Of course, if the parties choose to waive their right to a jury trial, a judge may substitute as the factfinder.

Appellee filed a habeas corpus petition, seeking dismissal of these charges, as the Commonwealth could not prove Pearce was alive when appellee struck him. The trial court concluded the statutes required the victim to be alive at the time of the accident, reasoning “once a victim of an accident is dead, the accident concludes and the statutes cannot apply to vehicles that later come upon the scene.” Trial Court Opinion, 12/7/07, at 11. The trial court granted appellee's petition and dismissed the information.

A divided panel of the Superior Court affirmed the trial court. Commonwealth v. Wisneski, No. 37 WDA 2008, 981 A.2d 326, unpublished memorandum at 7 (Pa.Super. filed June 10, 2009). The court found the statutes were unambiguous, and determined “[t]he Commonwealth ... has the burden of establishing [a]ppellee was involved in an accident ‘resulting in,’ or had [sic] the consequence, effect, or conclusion of, injury or death.” Id., at 6. Because the Commonwealth stipulated it could not prove the victim was alive when appellee's vehicle hit him, the court concluded

it could not prove a violation of the statutes.

Judge Klein filed a dissenting statement, arguing this was a single accident, which included two vehicles hitting the victim; because appellee hit the victim in this ongoing accident, the statutes applied to him. Commonwealth v. Wisneski, No. 37 WDA 2008, 981 A.2d 326, unpublished memorandum at 1 (Pa.Super. filed June 10, 2009) (Klein, J., dissenting). Judge Klein also opined, “I believe a hypothetical reasonable legislator would want the person in the striking vehicle to stop, see what was going on, and get assistance.” Id., at 2.

We granted allocatur on the following issue:

Where a motorist drives through the scene of a fatal accident and strikes the body of the accident victim, does the Commonwealth establish a prima facie case against the motorist for violating his duties to stop and render aid at the scene of the accident, if the Commonwealth is unable to prove that the victim was alive at the moment of the motorist's impact? Commonwealth v. Wisneski, 605 Pa. 461, 991 A.2d 881, 881 (2010) (table). “This is a purely legal question; thus, our standard of review is de novo, and our scope of review is plenary.” Commonwealth v. Patton, 604 Pa. 307, 985 A.2d 1283, 1286 (2009) (citing In re Milton Hershey School, 590 Pa. 35, 911 A.2d 1258, 1261 (2006)).

The Commonwealth argues the statutes apply to any driver “involved” in an accident, not just the driver who caused the accident. The Commonwealth submits the legislative purpose of these statutes is to require any motorist involved in an accident in which a human being is injured or killed, to stop, render aid, and notify police, and points out that under the predecessor statute, the Superior Court approved a jury instruction indicating the defendant had an obligation to stop even if another vehicle previously struck the victim. See Commonwealth v. Paterick, 239 Pa.Super. 1, 361 A.2d 715, 719 (1976).

Recorded data:
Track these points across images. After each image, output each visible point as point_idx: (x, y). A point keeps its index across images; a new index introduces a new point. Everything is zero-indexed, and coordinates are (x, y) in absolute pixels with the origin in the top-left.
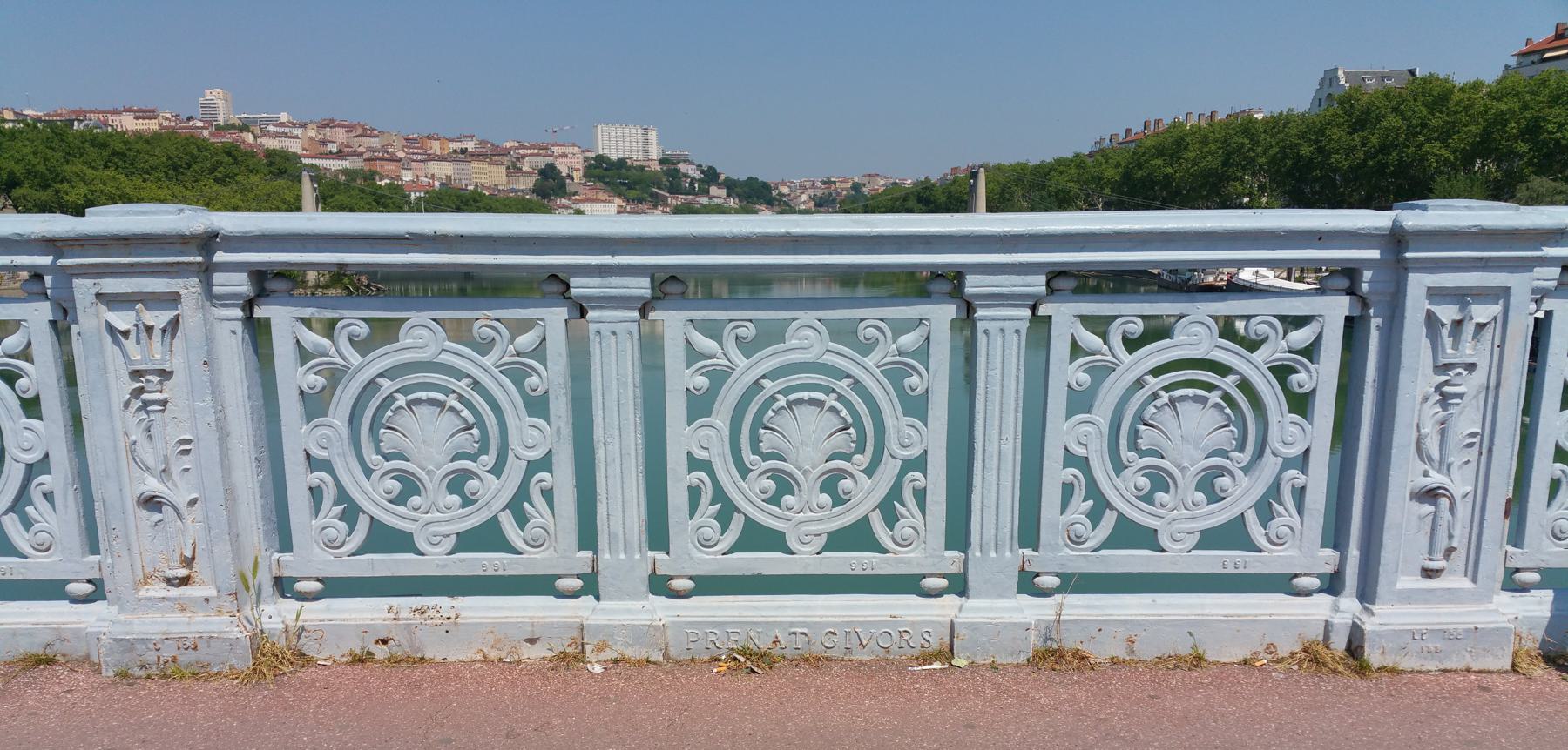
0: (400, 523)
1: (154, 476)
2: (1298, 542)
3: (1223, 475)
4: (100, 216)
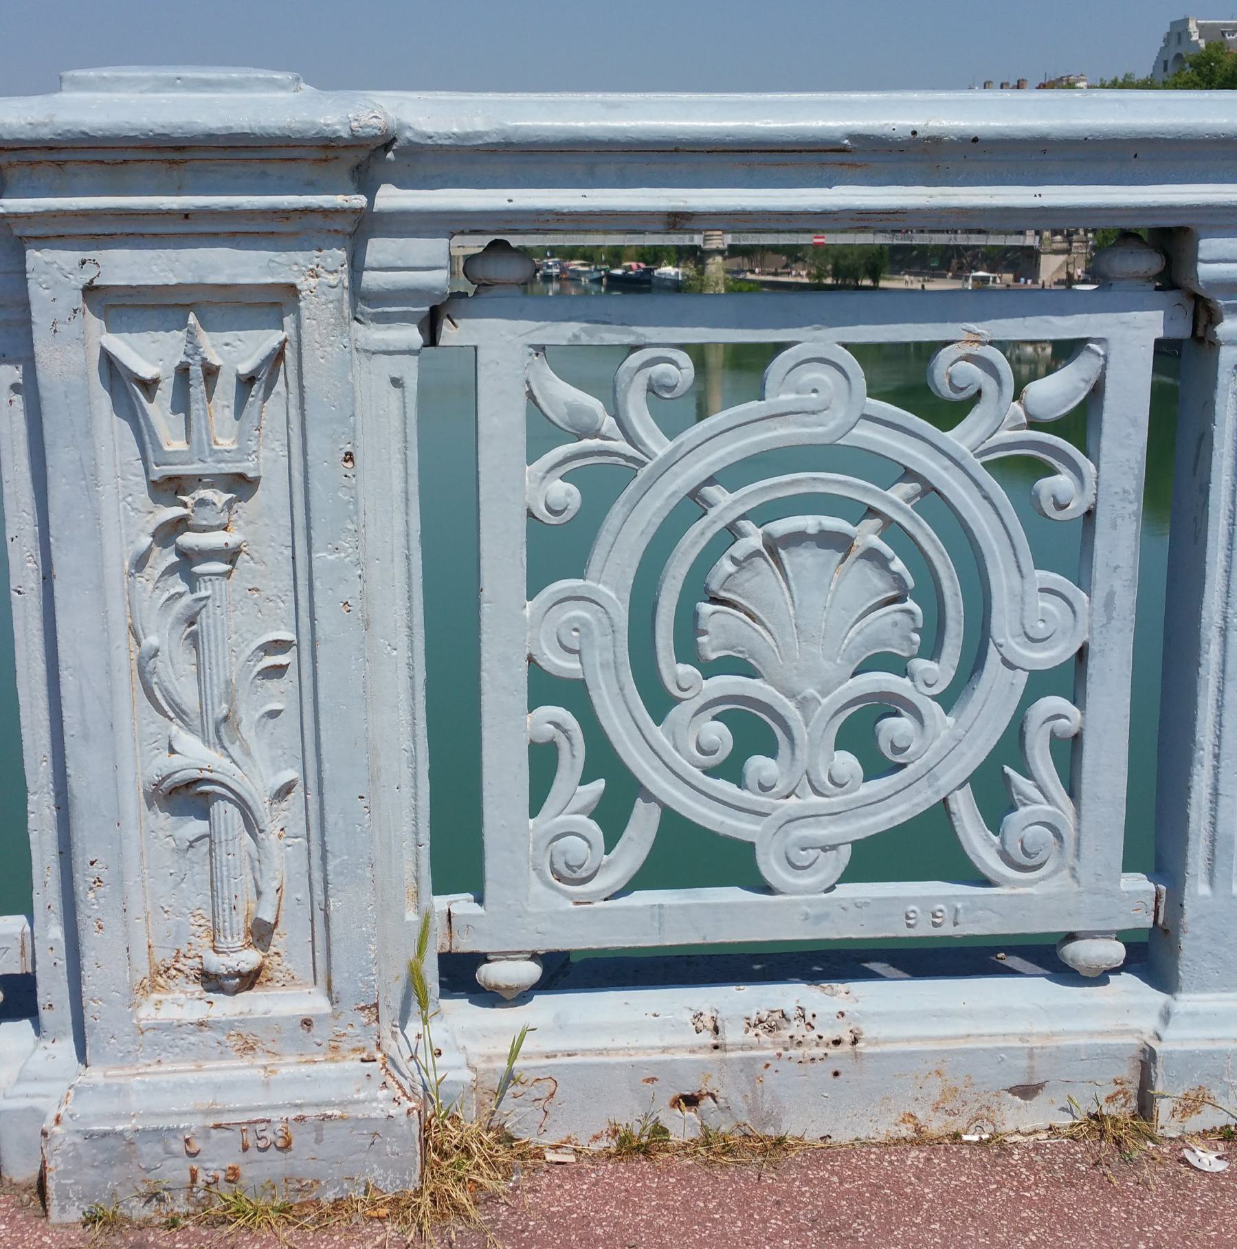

◆ PROBLEM SET:
1. Please reproduce the court opinion word for word between "Of course, if" and "dismissed the information.", inclusive.
2. In the court opinion, which judge filed a dissenting statement in the Superior Court?
The listing isn't needed for anything here.

◆ RESULTS BY TASK:
1.
Of course, if the parties choose to waive their right to a jury trial, a judge may substitute as the factfinder.

Appellee filed a habeas corpus petition, seeking dismissal of these charges, as the Commonwealth could not prove Pearce was alive when appellee struck him. The trial court concluded the statutes required the victim to be alive at the time of the accident, reasoning “once a victim of an accident is dead, the accident concludes and the statutes cannot apply to vehicles that later come upon the scene.” Trial Court Opinion, 12/7/07, at 11. The trial court granted appellee's petition and dismissed the information.

2. Judge Klein